This project demonstrates a pipeline for detecting country flags from aerial views using a YOLO pre-trained model. The model is trained in multiple stages using a combination of synthetic datasets generated through Python and Blender, and real-life flag images. The final model can effectively detect flags placed on the ground from a drone's perspective.
The pipeline for detecting country flags consists of the following stages:
-
Pre-training:
- A synthetic dataset is generated using Python scripts to simulate the flags in a variety of environments and lighting conditions.

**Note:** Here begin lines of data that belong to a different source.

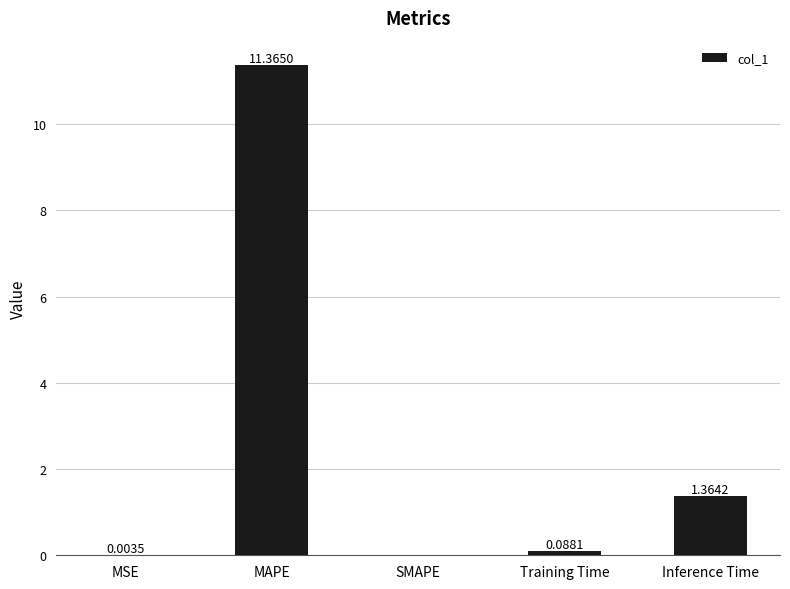

Where is the data nearest to the value 5?

Inference Time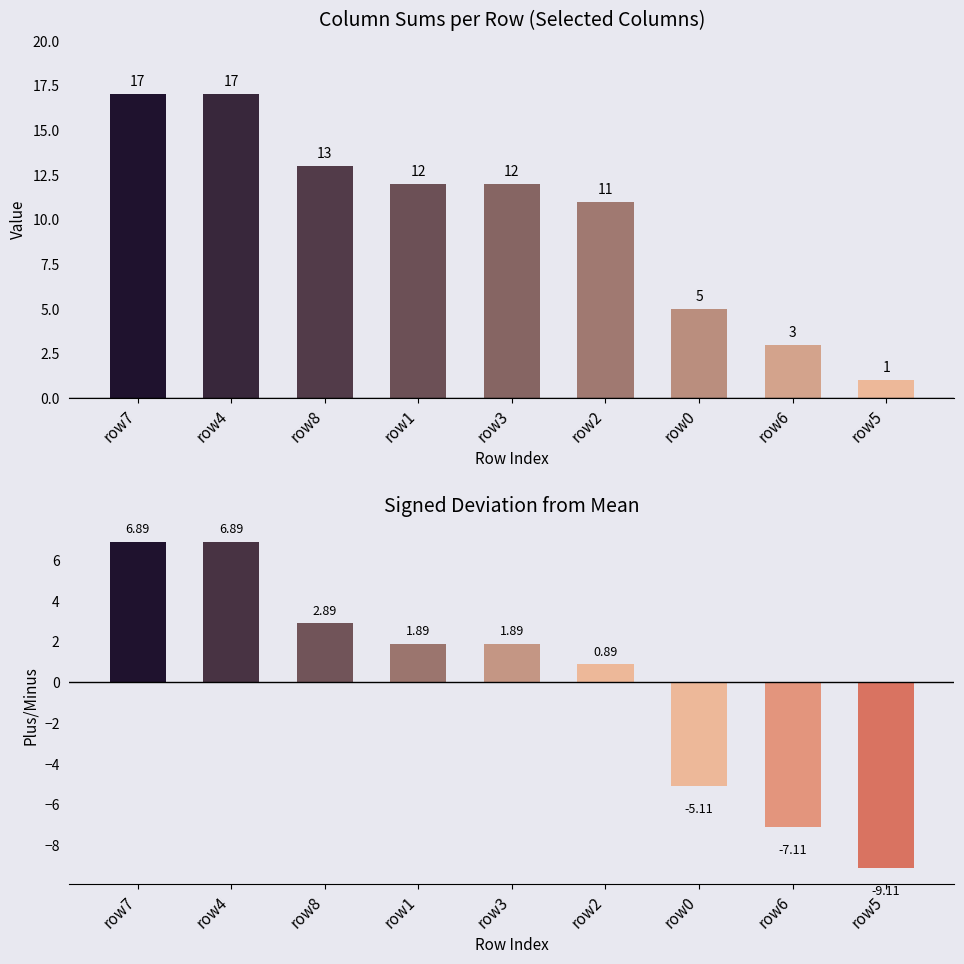

How many values in the Total series are below 12?

4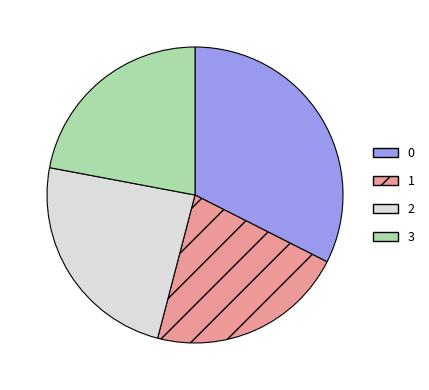

Approximately how many times larger is the value at 1 compared to 3?

1.0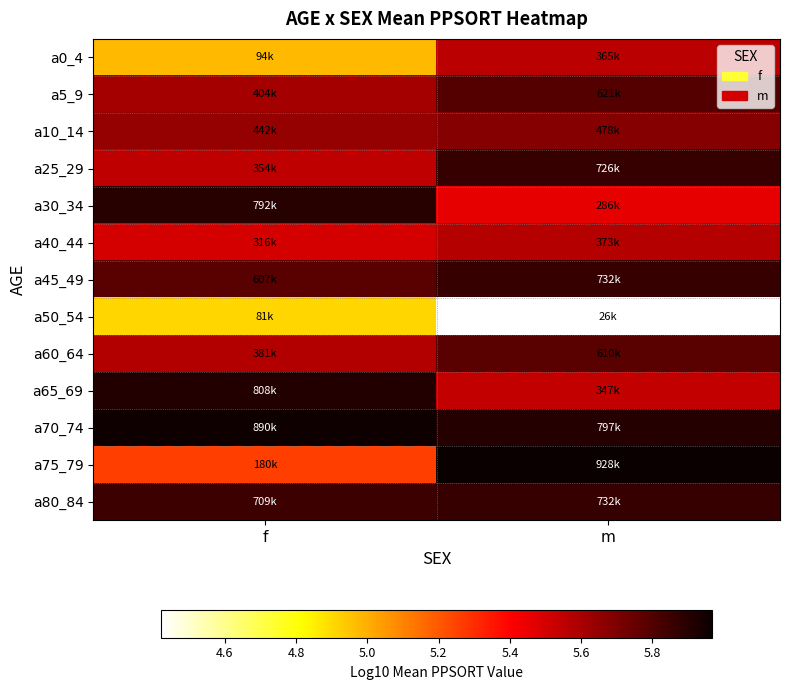

Reading right to left, extract all data points from this chart.

a0_4: m=5.6	f=5.0
a5_9: m=5.8	f=5.6
a10_14: m=5.7	f=5.6
a25_29: m=5.9	f=5.5
a30_34: m=5.5	f=5.9
a40_44: m=5.6	f=5.5
a45_49: m=5.9	f=5.8
a50_54: m=4.4	f=4.9
a60_64: m=5.8	f=5.6
a65_69: m=5.5	f=5.9
a70_74: m=5.9	f=5.9
a75_79: m=6.0	f=5.3
a80_84: m=5.9	f=5.9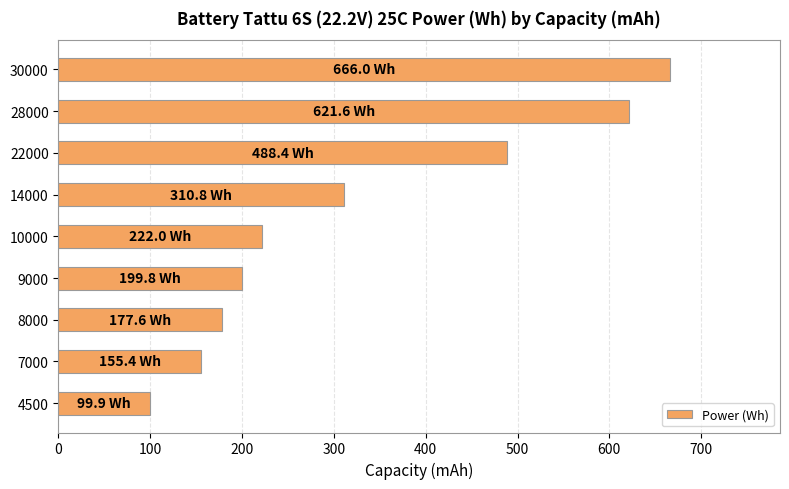

Rank the categories by value from lowest to highest.

4500, 7000, 8000, 9000, 10000, 14000, 22000, 28000, 30000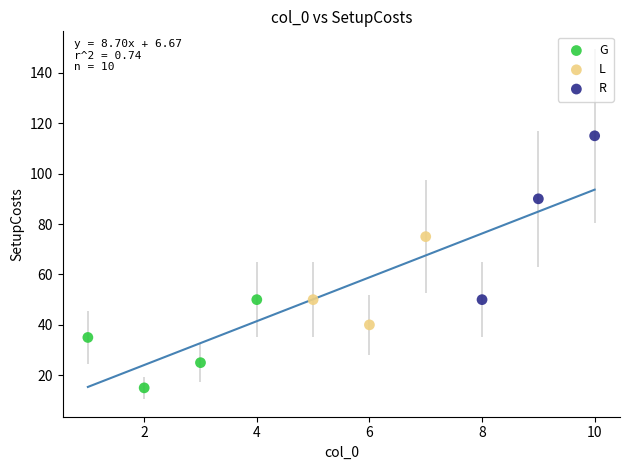

Which series contains the lowest Y value?

G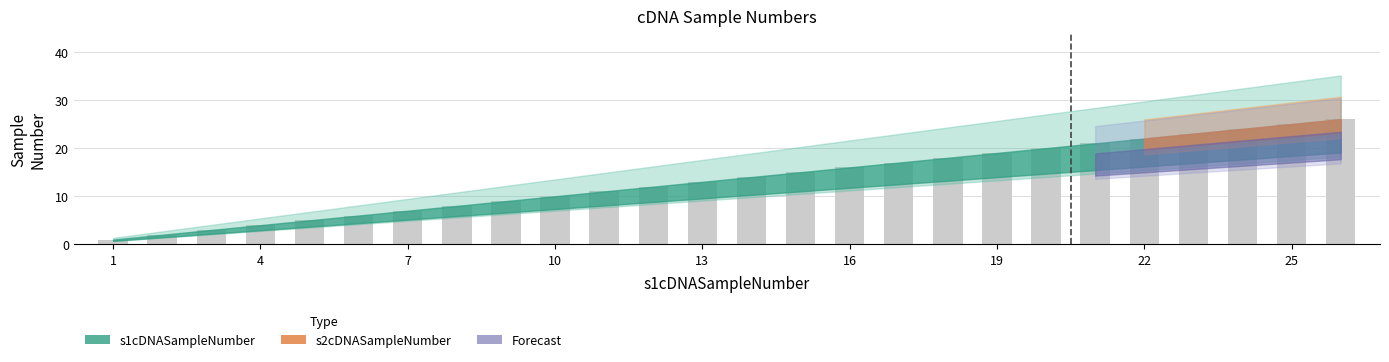

What is the difference between the maximum and second lowest values?

24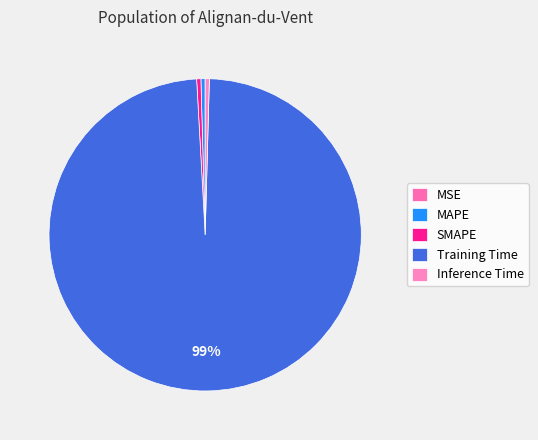

Combined, what portion of the pie is MSE and MAPE?

0.4%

- The YOLO pre-trained model is used to train on this synthetic dataset, providing an initial understanding of flag detection.
-
Intermediate Training:
- After the initial training, we leveraged transfer learning by retraining the model on the real dataset collected from RoboFlow. This step fine-tuned the model, enabling it to adapt to the variations present in real-world images.
-
Fine-tuning:
- A synthetic dataset is created using Blender, which simulates the flags from various angles and lighting conditions that may be encountered by drones in aerial footage.
- The model is fine-tuned on this dataset to enhance its performance for the specific task of detecting flags in aerial views.
-
Final Model:
- The final model is achieved after these stages of training and fine-tuning, resulting in a highly accurate detection system for country flags.
The synthetic dataset is generated using Blender to create realistic 3D environments where flags are placed on the ground. This dataset is crucial for training the model to detect flags in various conditions such as different lighting, angles, and backgrounds.
-
Automated Dataset Generation:
- Synthetic images of 196 different flags.
- Over 15,000 images generated with various augmentations.
-
Data Augmentation Techniques:
- Random Positioning: Flags are positioned randomly in the scene.
- Random Rotation: Each flag is rotated at different angles to introduce variability.
- Random Camera Heights: Simulated different camera angles and heights for a more diverse dataset.
- Random Backgrounds: Varied and complex backgrounds to simulate real-world environments.
-
Auto-Annotation:
- Automated bounding box generation for object detection.
- Annotations are formatted for training models using YOLO.